Assignment
Set down all of the records word for word.

Task data
—————

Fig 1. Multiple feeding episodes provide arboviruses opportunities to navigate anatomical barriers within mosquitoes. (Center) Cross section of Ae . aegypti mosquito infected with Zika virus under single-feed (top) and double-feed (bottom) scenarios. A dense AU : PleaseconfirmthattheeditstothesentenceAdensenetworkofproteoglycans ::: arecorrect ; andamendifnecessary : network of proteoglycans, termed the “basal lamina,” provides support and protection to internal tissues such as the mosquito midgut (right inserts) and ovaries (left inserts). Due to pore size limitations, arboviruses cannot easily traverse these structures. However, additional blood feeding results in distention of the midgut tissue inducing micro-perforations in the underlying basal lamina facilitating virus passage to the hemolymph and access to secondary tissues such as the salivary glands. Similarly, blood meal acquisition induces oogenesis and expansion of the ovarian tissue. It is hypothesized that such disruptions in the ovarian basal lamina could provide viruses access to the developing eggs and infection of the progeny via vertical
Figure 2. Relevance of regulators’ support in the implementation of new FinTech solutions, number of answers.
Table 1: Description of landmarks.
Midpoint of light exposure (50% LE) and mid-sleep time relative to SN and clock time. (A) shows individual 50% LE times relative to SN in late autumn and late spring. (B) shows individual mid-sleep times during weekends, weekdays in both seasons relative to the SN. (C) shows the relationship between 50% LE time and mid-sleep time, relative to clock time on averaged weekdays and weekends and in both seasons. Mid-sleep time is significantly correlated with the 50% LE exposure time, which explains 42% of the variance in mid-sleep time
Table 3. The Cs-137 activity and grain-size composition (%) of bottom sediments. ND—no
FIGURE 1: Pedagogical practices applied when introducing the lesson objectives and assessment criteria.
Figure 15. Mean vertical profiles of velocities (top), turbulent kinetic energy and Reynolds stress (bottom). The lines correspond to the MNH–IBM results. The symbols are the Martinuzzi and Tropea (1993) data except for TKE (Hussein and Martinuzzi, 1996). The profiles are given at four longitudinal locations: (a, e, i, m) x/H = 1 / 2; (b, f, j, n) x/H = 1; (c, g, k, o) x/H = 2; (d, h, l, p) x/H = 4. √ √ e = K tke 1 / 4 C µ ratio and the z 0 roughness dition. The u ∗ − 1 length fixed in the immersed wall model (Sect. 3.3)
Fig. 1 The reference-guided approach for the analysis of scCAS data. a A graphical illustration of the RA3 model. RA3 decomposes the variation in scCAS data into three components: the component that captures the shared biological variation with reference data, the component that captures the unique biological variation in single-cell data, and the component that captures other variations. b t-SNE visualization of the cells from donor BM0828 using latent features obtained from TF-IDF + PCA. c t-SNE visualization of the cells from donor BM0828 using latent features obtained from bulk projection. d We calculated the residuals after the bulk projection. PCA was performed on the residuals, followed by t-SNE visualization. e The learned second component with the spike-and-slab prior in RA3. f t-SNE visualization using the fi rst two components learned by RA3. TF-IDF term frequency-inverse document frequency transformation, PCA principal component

—————

Your solution
Fig 1. Multiple feeding episodes provide arboviruses opportunities to navigate anatomical barriers within mosquitoes. (Center) Cross section of Ae . aegypti mosquito infected with Zika virus under single-feed (top) and double-feed (bottom) scenarios. A dense AU : PleaseconfirmthattheeditstothesentenceAdensenetworkofproteoglycans ::: arecorrect ; andamendifnecessary : network of proteoglycans, termed the “basal lamina,” provides support and protection to internal tissues such as the mosquito midgut (right inserts) and ovaries (left inserts). Due to pore size limitations, arboviruses cannot easily traverse these structures. However, additional blood feeding results in distention of the midgut tissue inducing micro-perforations in the underlying basal lamina facilitating virus passage to the hemolymph and access to secondary tissues such as the salivary glands. Similarly, blood meal acquisition induces oogenesis and expansion of the ovarian tissue. It is hypothesized that such disruptions in the ovarian basal lamina could provide viruses access to the developing eggs and infection of the progeny via vertical
Figure 2. Relevance of regulators’ support in the implementation of new FinTech solutions, number of answers.
Table 1: Description of landmarks.
Midpoint of light exposure (50% LE) and mid-sleep time relative to SN and clock time. (A) shows individual 50% LE times relative to SN in late autumn and late spring. (B) shows individual mid-sleep times during weekends, weekdays in both seasons relative to the SN. (C) shows the relationship between 50% LE time and mid-sleep time, relative to clock time on averaged weekdays and weekends and in both seasons. Mid-sleep time is significantly correlated with the 50% LE exposure time, which explains 42% of the variance in mid-sleep time
Table 3. The Cs-137 activity and grain-size composition (%) of bottom sediments. ND—no
FIGURE 1: Pedagogical practices applied when introducing the lesson objectives and assessment criteria.
Figure 15. Mean vertical profiles of velocities (top), turbulent kinetic energy and Reynolds stress (bottom). The lines correspond to the MNH–IBM results. The symbols are the Martinuzzi and Tropea (1993) data except for TKE (Hussein and Martinuzzi, 1996). The profiles are given at four longitudinal locations: (a, e, i, m) x/H = 1 / 2; (b, f, j, n) x/H = 1; (c, g, k, o) x/H = 2; (d, h, l, p) x/H = 4. √ √ e = K tke 1 / 4 C µ ratio and the z 0 roughness dition. The u ∗ − 1 length fixed in the immersed wall model (Sect. 3.3)
Fig. 1 The reference-guided approach for the analysis of scCAS data. a A graphical illustration of the RA3 model. RA3 decomposes the variation in scCAS data into three components: the component that captures the shared biological variation with reference data, the component that captures the unique biological variation in single-cell data, and the component that captures other variations. b t-SNE visualization of the cells from donor BM0828 using latent features obtained from TF-IDF + PCA. c t-SNE visualization of the cells from donor BM0828 using latent features obtained from bulk projection. d We calculated the residuals after the bulk projection. PCA was performed on the residuals, followed by t-SNE visualization. e The learned second component with the spike-and-slab prior in RA3. f t-SNE visualization using the fi rst two components learned by RA3. TF-IDF term frequency-inverse document frequency transformation, PCA principal component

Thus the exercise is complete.